WHAT YOU HAVE TO DO:
From the line below containing "neck: (289, 330)" to the final line, print each line exactly as written. No pictures belong in the copy.

***

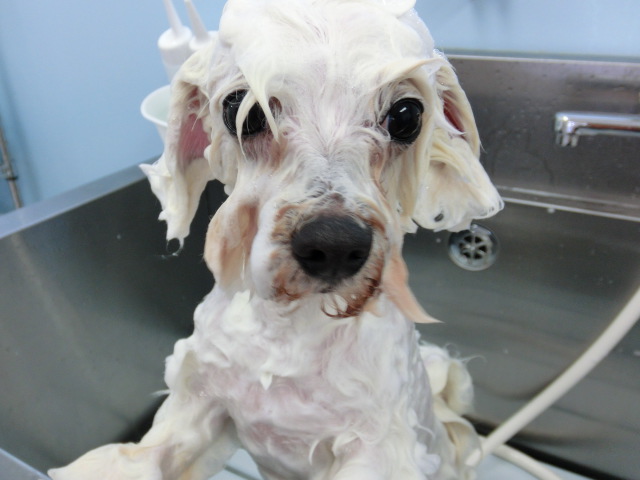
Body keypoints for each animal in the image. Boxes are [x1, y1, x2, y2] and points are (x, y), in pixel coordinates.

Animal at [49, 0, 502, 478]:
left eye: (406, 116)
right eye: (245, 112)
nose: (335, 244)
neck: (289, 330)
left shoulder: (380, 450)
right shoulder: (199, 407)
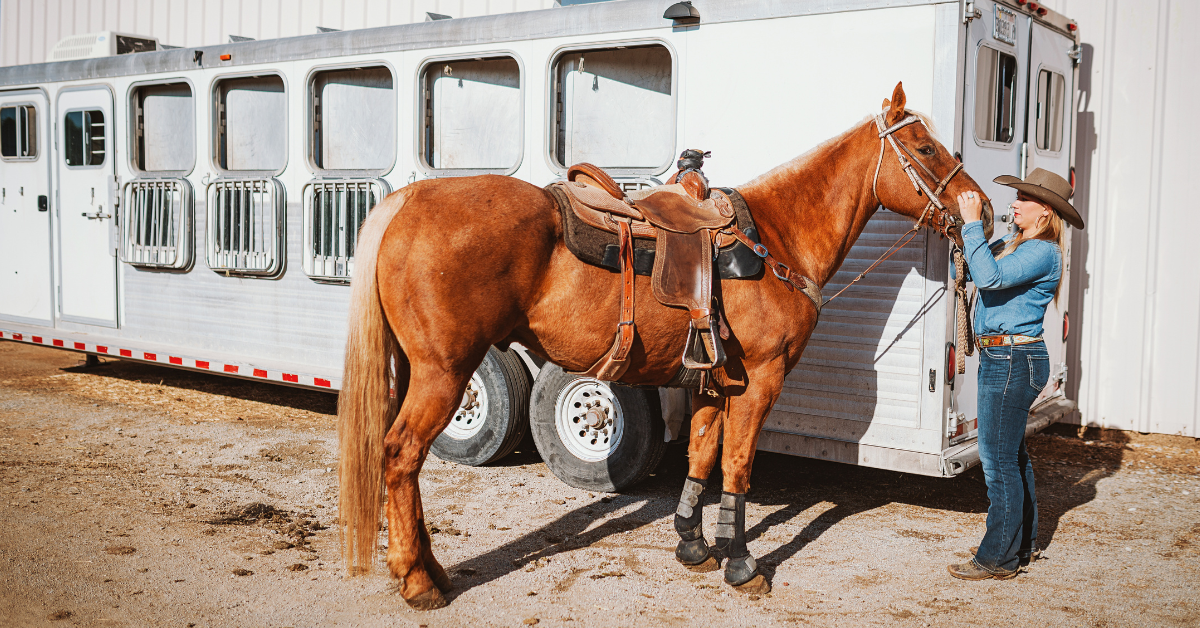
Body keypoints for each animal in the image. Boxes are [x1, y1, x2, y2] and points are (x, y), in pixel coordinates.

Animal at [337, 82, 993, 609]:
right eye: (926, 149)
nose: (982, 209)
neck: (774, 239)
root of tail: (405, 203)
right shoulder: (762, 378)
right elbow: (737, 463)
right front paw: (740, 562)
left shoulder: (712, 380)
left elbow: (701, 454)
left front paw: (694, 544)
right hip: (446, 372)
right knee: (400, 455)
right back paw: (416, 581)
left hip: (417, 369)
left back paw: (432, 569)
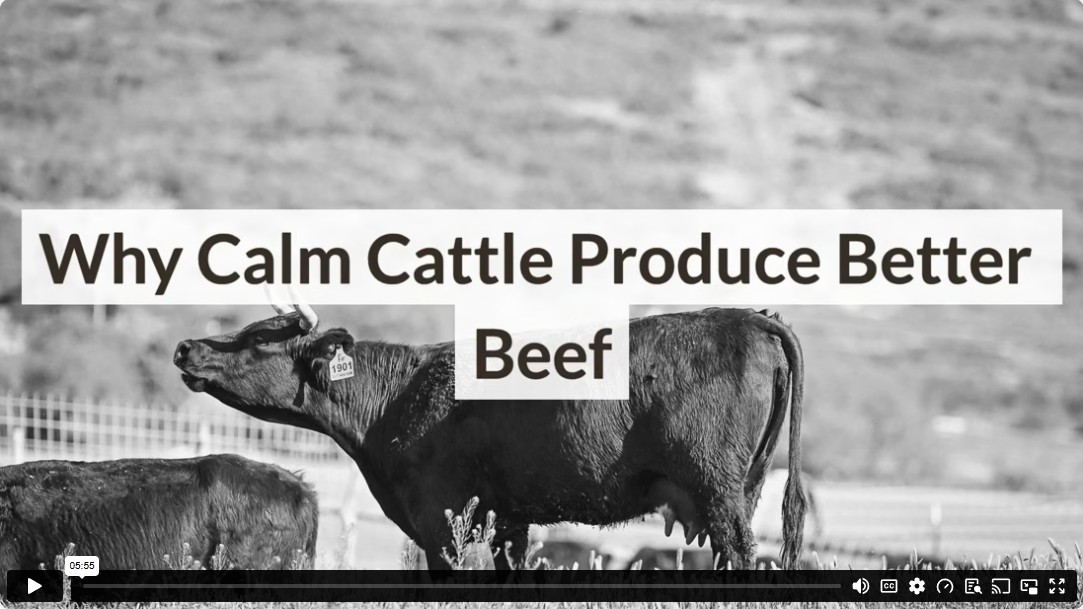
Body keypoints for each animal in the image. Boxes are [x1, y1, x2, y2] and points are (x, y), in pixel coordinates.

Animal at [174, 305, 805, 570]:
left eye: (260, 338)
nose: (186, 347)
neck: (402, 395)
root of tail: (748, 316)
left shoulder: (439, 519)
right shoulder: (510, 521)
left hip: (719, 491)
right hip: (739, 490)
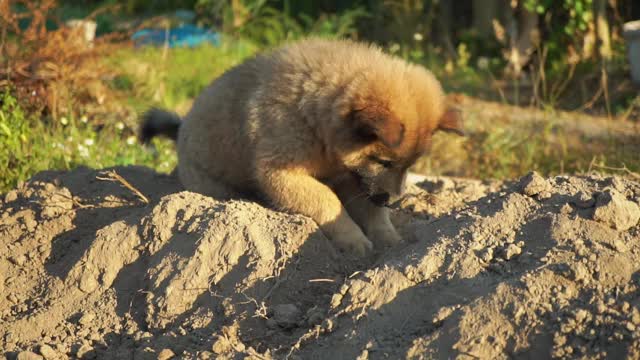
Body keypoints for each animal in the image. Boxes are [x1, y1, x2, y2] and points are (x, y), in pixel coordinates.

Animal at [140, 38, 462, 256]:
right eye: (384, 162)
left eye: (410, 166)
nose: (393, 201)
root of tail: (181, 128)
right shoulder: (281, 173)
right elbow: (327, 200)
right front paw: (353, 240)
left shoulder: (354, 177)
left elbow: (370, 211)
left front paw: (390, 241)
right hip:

***

RESULT:
neck: (289, 330)
left shoulder: (380, 450)
right shoulder: (199, 407)
Body keypoints for each animal in the image. Boxes are [x1, y1, x2, y2] and points are (x, y), in pixel coordinates.

Animal at [337, 82, 993, 609]:
right eye: (926, 149)
nose: (982, 209)
neck: (774, 239)
root of tail: (405, 203)
right shoulder: (762, 378)
right elbow: (737, 463)
right front paw: (740, 562)
left shoulder: (712, 380)
left elbow: (701, 454)
left front paw: (694, 544)
right hip: (446, 372)
right knee: (400, 455)
right back paw: (416, 581)
left hip: (417, 369)
left back paw: (432, 569)
Body keypoints for each animal in the image. Boxes are [x1, y1, x2, y2] and points are (x, y), in pixel coordinates.

Animal at [174, 305, 805, 570]:
left eye: (260, 338)
nose: (186, 347)
neck: (402, 395)
root of tail: (748, 316)
left shoulder: (439, 519)
right shoulder: (510, 521)
left hip: (719, 491)
right hip: (739, 490)
Body keypoints for each animal in the image. Boxes are [x1, y1, x2, y2] and points are (x, y), in pixel coordinates.

Animal at [140, 38, 462, 256]:
right eye: (384, 162)
left eye: (410, 166)
nose: (393, 201)
root of tail: (181, 128)
right shoulder: (281, 173)
right elbow: (327, 200)
right front paw: (353, 240)
left shoulder: (354, 177)
left elbow: (370, 211)
left front paw: (390, 241)
right hip:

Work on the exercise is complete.